21 Jul 2016 By Olaf Storbeck

The British low-cost carrier easyJet is flying without instruments. Chief Executive Carolyn McCall doesn’t know what security threats, currency turmoil, Britain’s exit from Europe and a failed coup in Turkey will do to earnings. Shares are now down 30 percent in less than a month. In a sign of how bad things have got, easyJet has had to step up its marketing spend to fill seats during the peak holiday season.

The various unpleasant things that happened to airlines and airports in the nine months up to June 30 – from strikes and attacks to holes in the runway – will take 125 million pounds off easyJet’s pre-tax profit, equivalent to almost one fifth of last year’s total. The drop of the British pound after June 23 will shave off a further 40 million pounds. Most analysts have lowered their forecasts – but even after that, the stock now trades at just 8.4 times the next 12 months’ earnings, a quarter below the five-year average.
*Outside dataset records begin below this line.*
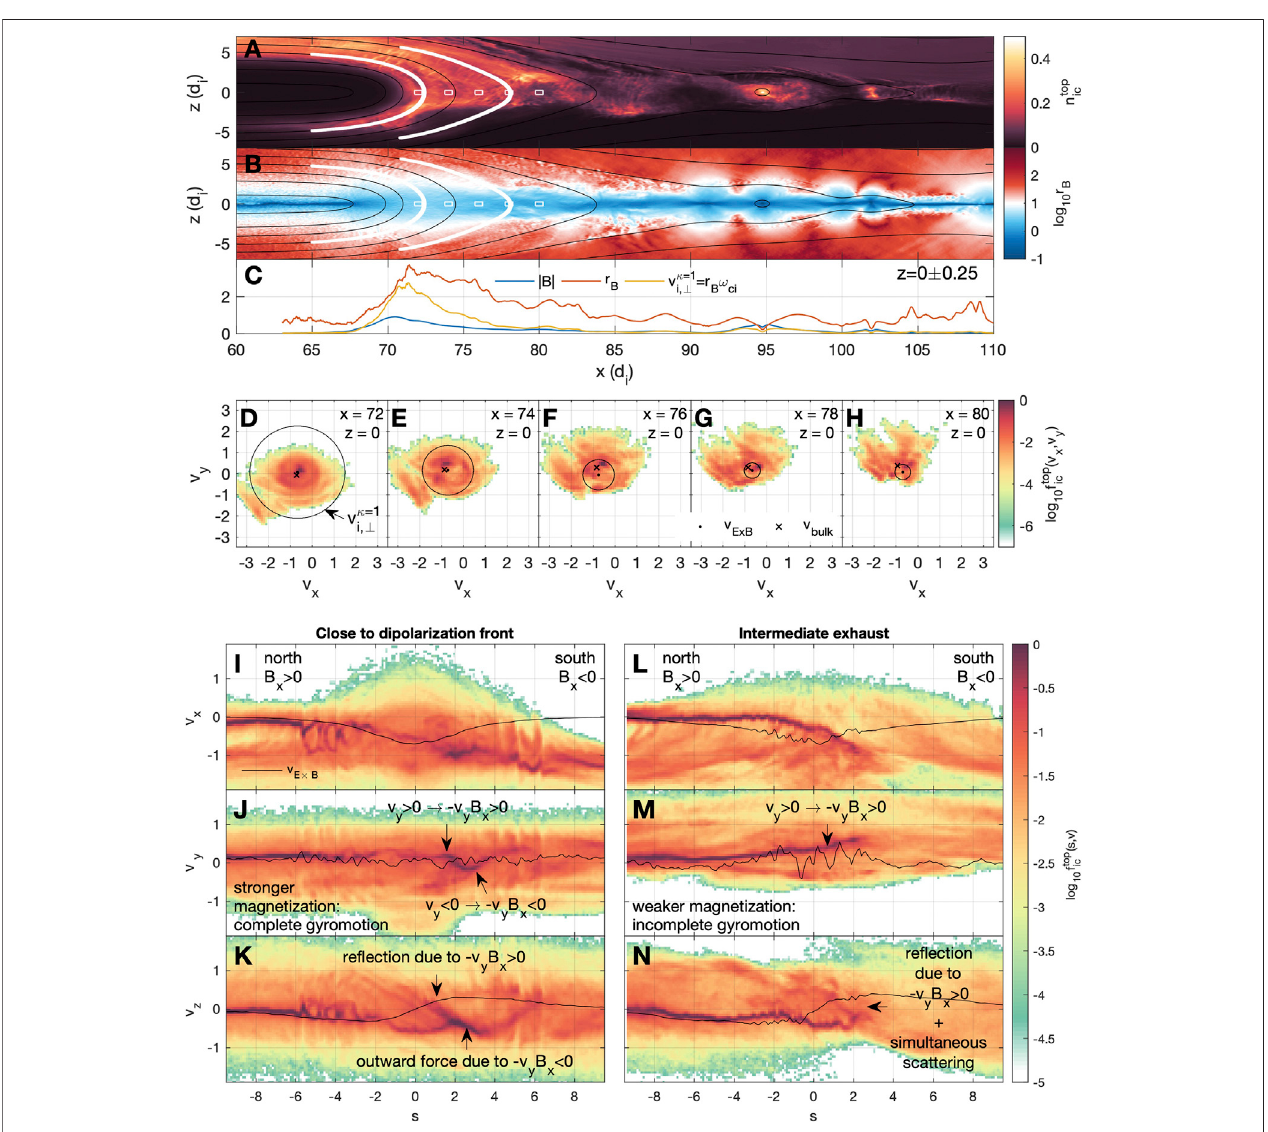
FIGURE 6 | (A) Density of initially cold ions originating from the north, n top ic . (B) Magnetic fi eld curvature radius log 10 r B . (C) Magnetic fi eld magnitude | B |, r B , and v κ (cid:1) 1 i , ⊥ (cid:1) r B ω ci . (D – H) Reduceddistributions f top ic ( v x , v z )at z (cid:1) 0,andsixdifferent x ,markedbywhitesquaresin (A,B) .Thecross ’ × ’ showsthebulkvelocity,thedot ’ · ’ shows v E × B , and the larger circle shows v κ (cid:1) 1 i , ⊥ , centered on v E × B . (I – N) Reduced distributions f ( s , v ) along the two different fi eld lines marked as white lines in (A, B) . Panels (I – K) corresponds tothe fi eldlines locatedfurthest downstream. The black lineshows v E × B . The s isthelength alongthe fi eldline, where s (cid:1) 0corresponds to z (cid:1) 0,and s > 0 ( s < 0) corresponds to z < 0 ( z >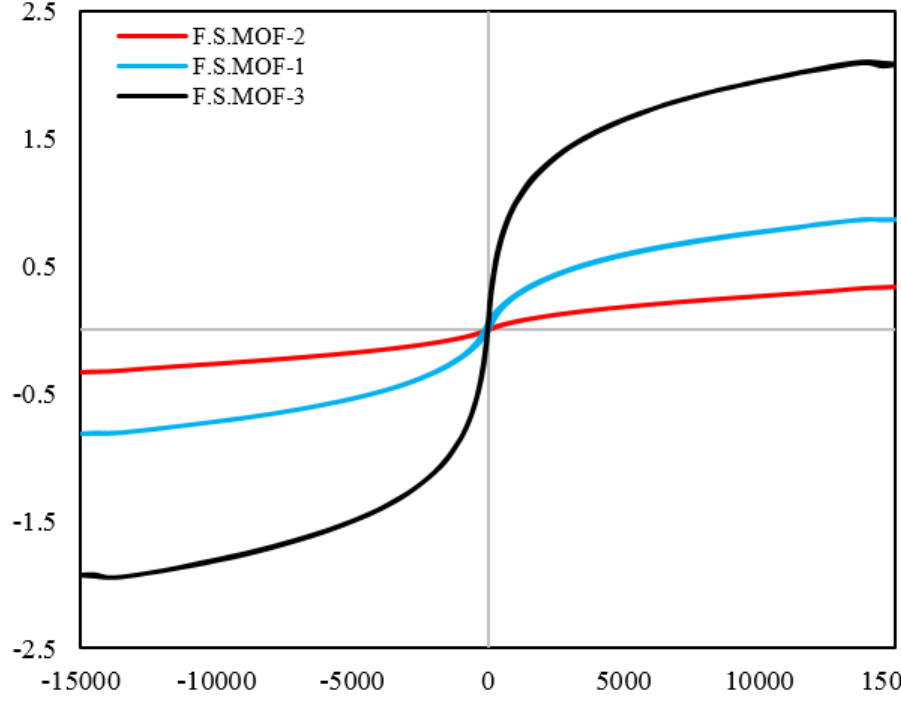
Fig. 10. Vibrating Sample Magnetometer (VSM) Analysis Fig (10): Vibrating Sample Magnetometer (VSM) Analysis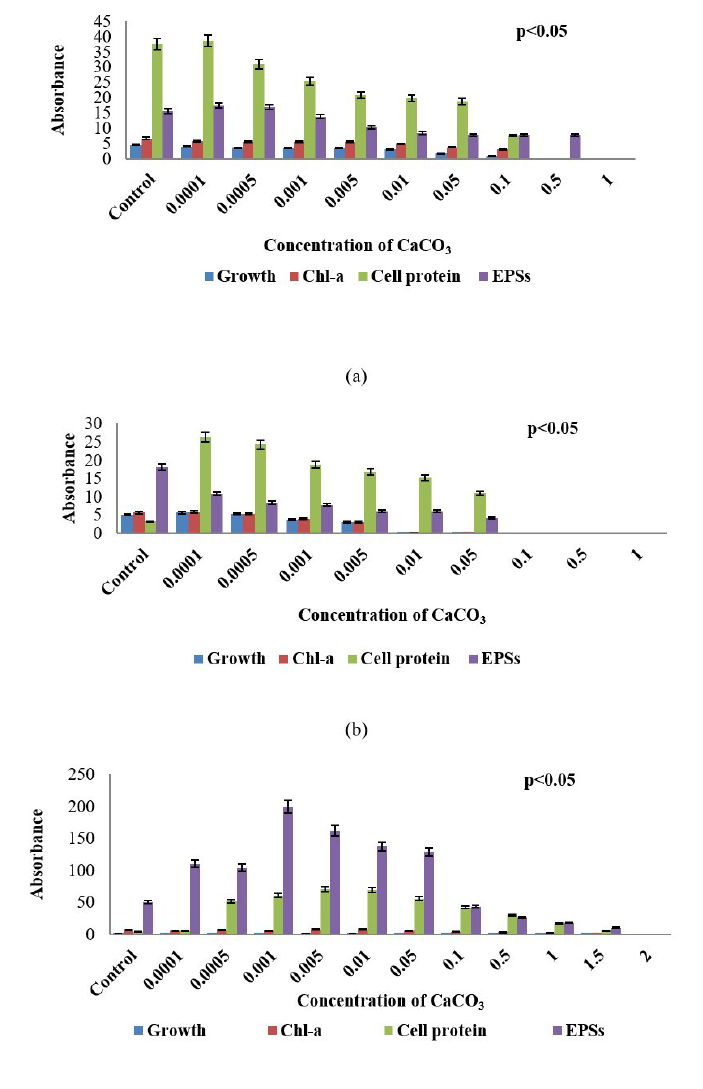
Fig. 3. Growth response, chlorophyll – a , carotenoid, soluble cell-protein, and extracellular polysaccharides content of three sub-aerial cyanobacteria, (a) Scytonema coactile (limestone, Gupteswar cave), (b) Scytonema geitleri (lime-washed wall, Building) and (c) Lyngbya aerugineo-coerulea (Stone carving, Bhaskareswar Temple) upon treatment to different concentrations of Calcium carbonate. Cultures were incubated at 25 ± 1°C under 7.5 W/m² light intensity up to 15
That suggests an opportunity for the strong of stomach. Demand for air travel has historically grown around twice as fast as economic activity. Bookings fall immediately after a security scare but tend to recover later. Moreover, in past downturns like the financial crisis and the euro crisis of 2011, easyJet snatched market share from higher-cost rivals. In 2009, the carrier reported the highest revenue growth of any European airline. Provided it’s being piloted properly, there’s no reason easyJet can’t turn this crisis into an opportunity, too.